According to the Epilepsy Foundation, epilepsy affects 1 in 26 Americans and develops at any age. You’re just as likely to develop epilepsy after age 65 as you are as a child. Causes, however, can vary by age group. In newborns, epilepsy may result from brain malformations, lack of oxygen during birth or maternal drug use. In contrast, epilepsy in children may be caused by fever, infection or genetic disorders. Stroke, Alzheimer’s disease and head trauma put adults and seniors at greater risk of developing epilepsy.
What Are the Symptoms of Epilepsy?
Seizures are the hallmark of epilepsy, but having an episode doesn’t automatically guarantee a diagnosis. Seizures can also be caused by low blood sugar levels and alcohol withdrawal, among other things. A doctor will likely diagnose epilepsy if you have attacks with no known cause.
Not all seizures resemble what you’ve seen on TV. Unique symptoms signal different types of seizures. They can include:
- A tonic-clonic seizure is what most people picture when they think of a seizure. It usually lasts between one and three minutes. The person experiences stiffened muscles, loss of consciousness and rapid jerking motions.
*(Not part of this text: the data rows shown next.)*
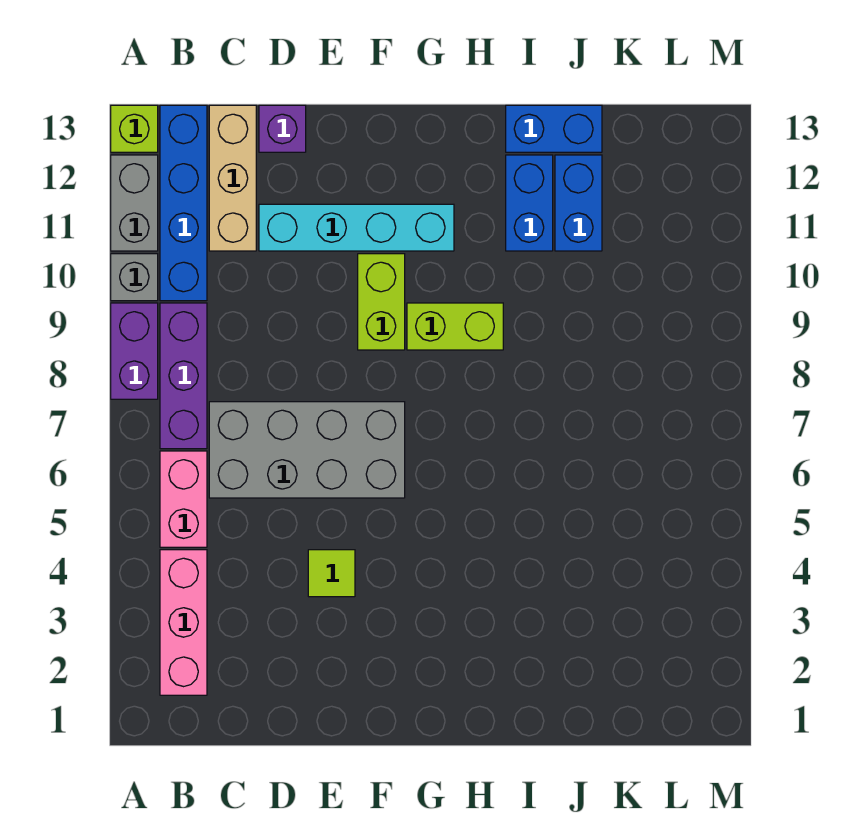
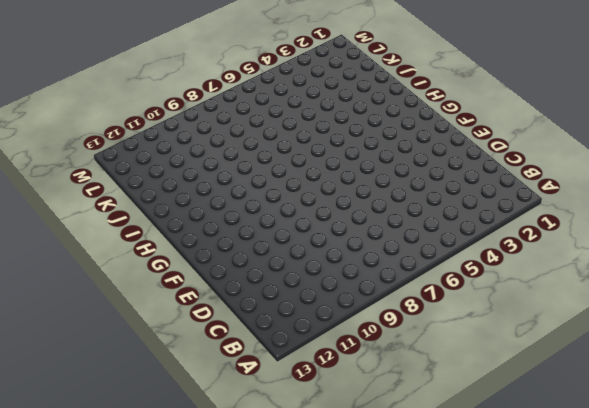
none -> purple 1x2 brick [111,303,158,399]
none -> grey 1x1 brick [111,254,158,301]
none -> grey 1x2 brick [111,155,158,251]

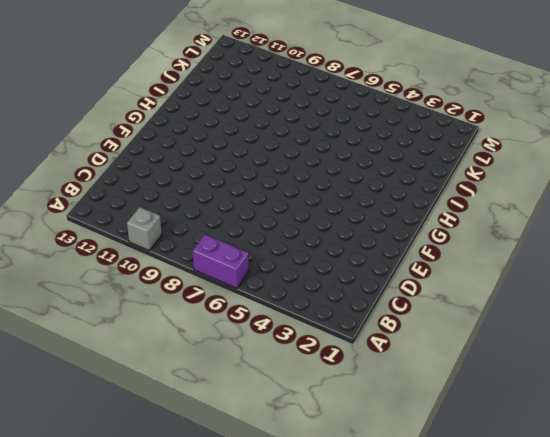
purple 1x2 brick [193,235,249,288] -> purple 1x2 brick moved to [111,303,158,399]
none -> grey 1x2 brick [111,155,158,251]
none -> lime 1x1 brick [111,105,158,152]
none -> pink 1x3 brick [160,550,207,695]

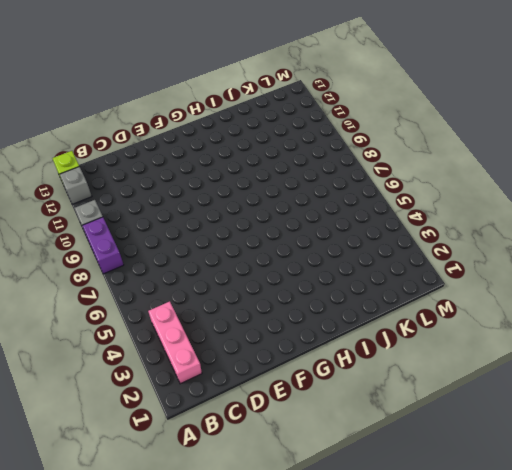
grey 1x1 brick [60,167,92,204] -> grey 1x2 brick [111,155,158,251]
none -> pink 1x2 brick [160,451,207,547]
none -> purple 1x3 brick [160,303,207,449]
none -> blue 1x4 brick [160,105,207,301]

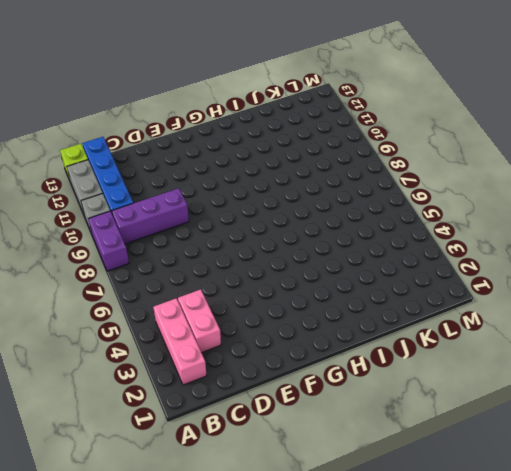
purple 1x3 brick [112,188,189,244] -> purple 1x3 brick turned to [160,303,207,449]
pink 1x2 brick [178,289,221,353] -> pink 1x2 brick moved to [160,451,207,547]
none -> grey 2x4 brick [209,402,405,498]
none -> tan 1x3 brick [209,105,256,251]
none -> cyan 1x4 brick [259,204,454,251]

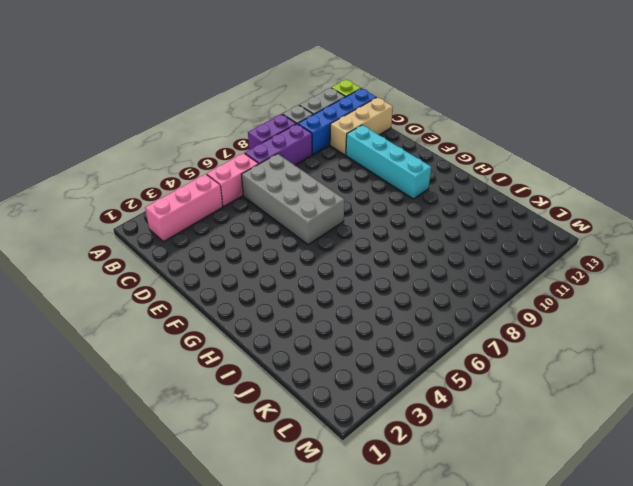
none -> purple 1x1 brick [259,105,306,152]
none -> lime 1x1 tile [308,550,355,597]
none -> lime 1x2 brick [358,254,405,350]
- An absence seizure typically lasts 10 to 20 seconds, during which the person stops all activity and stares blankly. Sometimes the eyes can turn upward and the eyelids may flutter.
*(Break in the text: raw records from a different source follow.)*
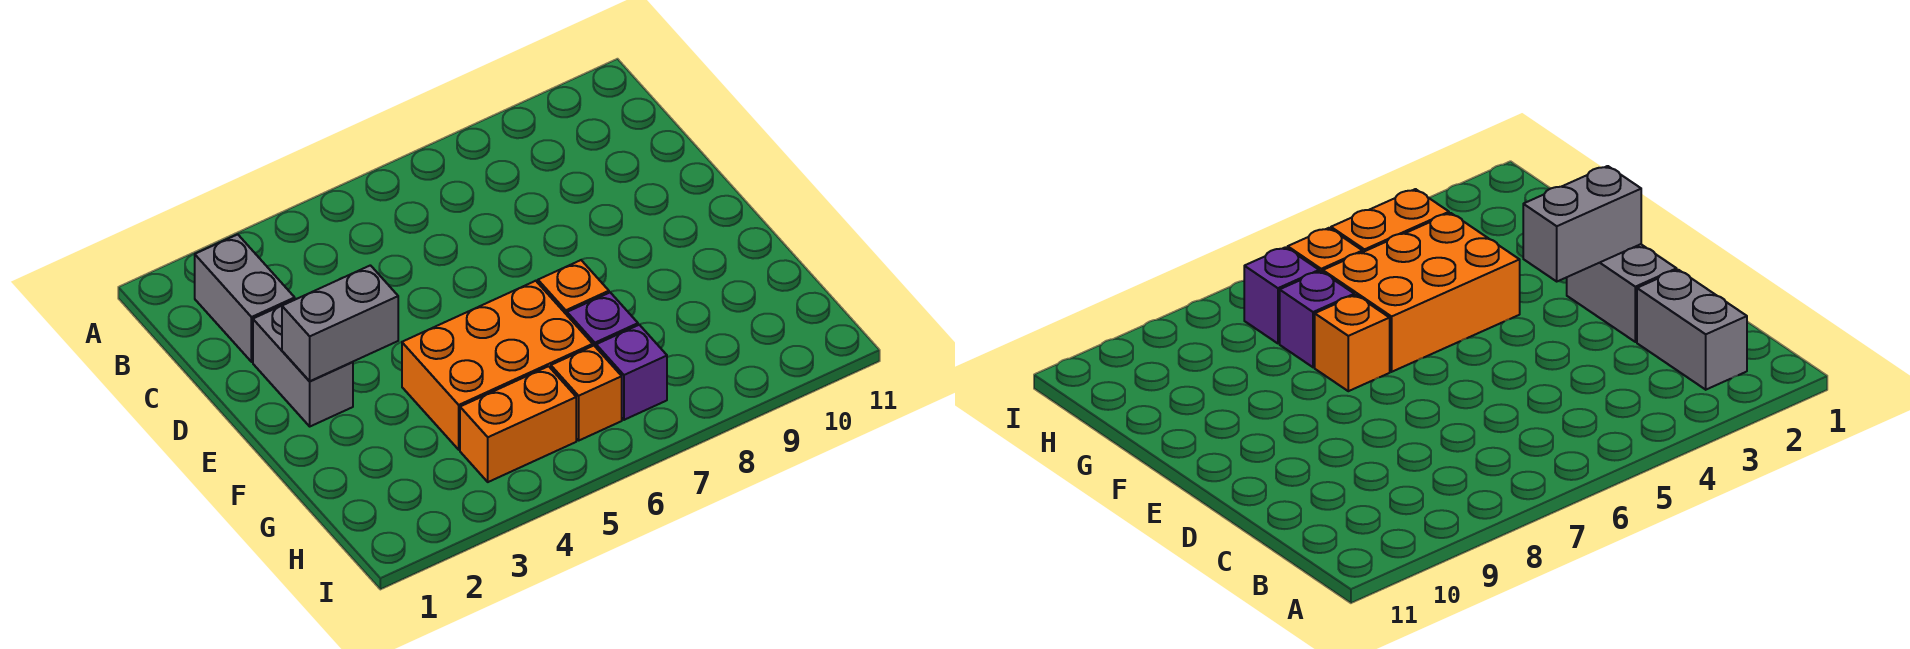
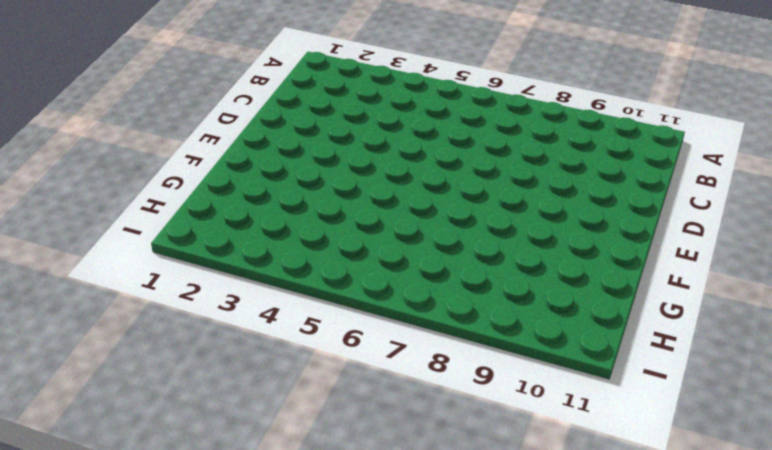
none -> grey 1x2 brick [195,234,295,362]
none -> grey 1x2 brick [253,306,353,426]

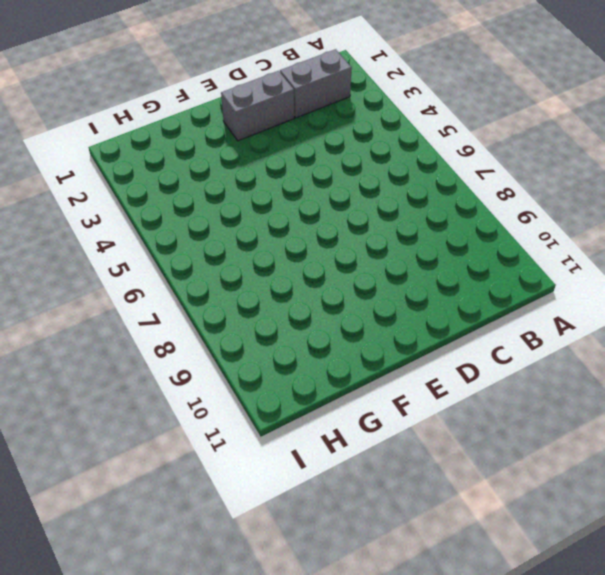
none -> orange 2x3 brick [402,281,593,450]
none -> orange 1x1 brick [538,260,609,315]

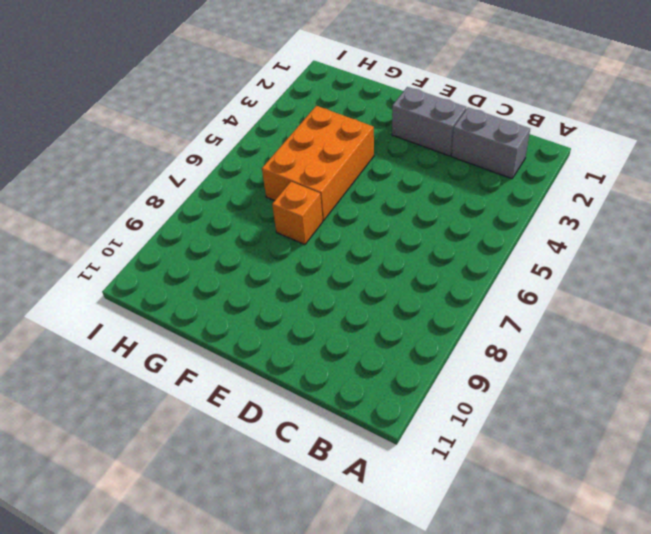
none -> purple 1x1 brick [567,292,638,347]
none -> orange 1x2 brick [460,366,576,482]

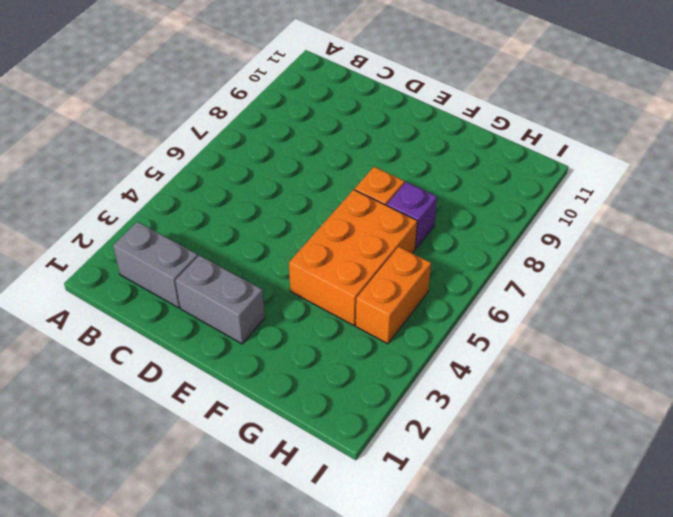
none -> orange 1x1 brick [551,346,622,440]
none -> purple 1x1 brick [596,325,667,420]

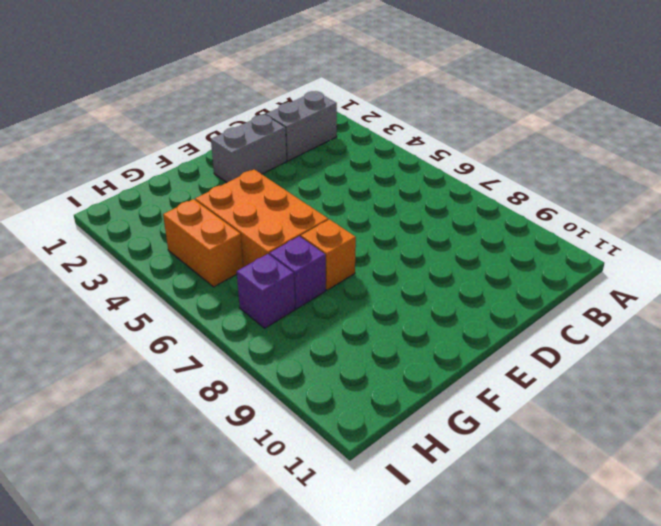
none -> orange 1x1 brick [551,346,622,440]
none -> grey 1x2 brick [282,265,398,381]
- An atonic seizure is also called a drop attack. It occurs when the muscles suddenly go limp, causing the person to fall.
- A focal aware seizure is often described as feeling frozen. Because it doesn’t involve loss of consciousness, the person is aware when a focal aware seizure is happening.
- A focal impaired awareness seizure may or may not cause a loss of awareness. It is typically accompanied by involuntary movements such as hand rubbing, lip-smacking or bicycle motions.
How Is Epilepsy Treated?
While there is no known cure, epilepsy can be well-managed with medication. Finding the right one is mostly dependent on communicating with your healthcare provider about the types of seizures you have. Not all medicines work in every situation. If your prescription doesn’t work for you, ask about changing your dosage or trying a different formulation.
Other treatments include dietary therapies, nerve stimulation, behavioral therapy and brain surgery.